The number of harvests we have left, whether it’s sixty or ninety or thirty, isn’t the point. The point is that if we do not change the way we farm and build, we will run out of soil. “Almost all other issues are superficial by comparison,” writes Monbiot. “What appear to be great crises are slight and evanescent when held up against the steady trickling away of our subsistence.”
There is some good news. We actually know a lot about how to build and farm in ways that are less destructive to soils. “No-till” farming has been shown to successfully grow crops without the destructive force of tilling; organic farming methods can start to address the overuse of chemical fertilizers that have turned much of the world’s soils from fertile ecosystems into sterile holders of plants; and the planting of cover crops can return carbon and nutrients to the soil. “The most important lesson is to keep the soil covered,” Kristin McElligott told me. “When do you ever see bare soil in nature, naturally?”
So why do we continue to farm in a way that treats soil so destructively?

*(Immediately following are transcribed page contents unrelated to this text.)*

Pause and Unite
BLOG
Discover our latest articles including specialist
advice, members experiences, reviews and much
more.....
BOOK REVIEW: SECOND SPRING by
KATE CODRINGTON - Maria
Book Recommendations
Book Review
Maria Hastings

The standard reason given by the agriculture industry is that in order to feed a human population of seven billion and growing, there simply is no other way to farm. But while no one questions that feeding so many people is an enormous task that will only grow more challenging, this position seems to ignore reality. Explained one agroecologist, “People worry about what will happen if the oil runs out. But they don’t seem to worry about what will happen if we run out of soil.”
After talking with dozens of “soil people” and reading dozens more, I begin to think that the destruction of the soil upon which we depend has much to do with how we see the ground beneath our feet. And that is why I find myself heading to the state that represents the heart of American agriculture.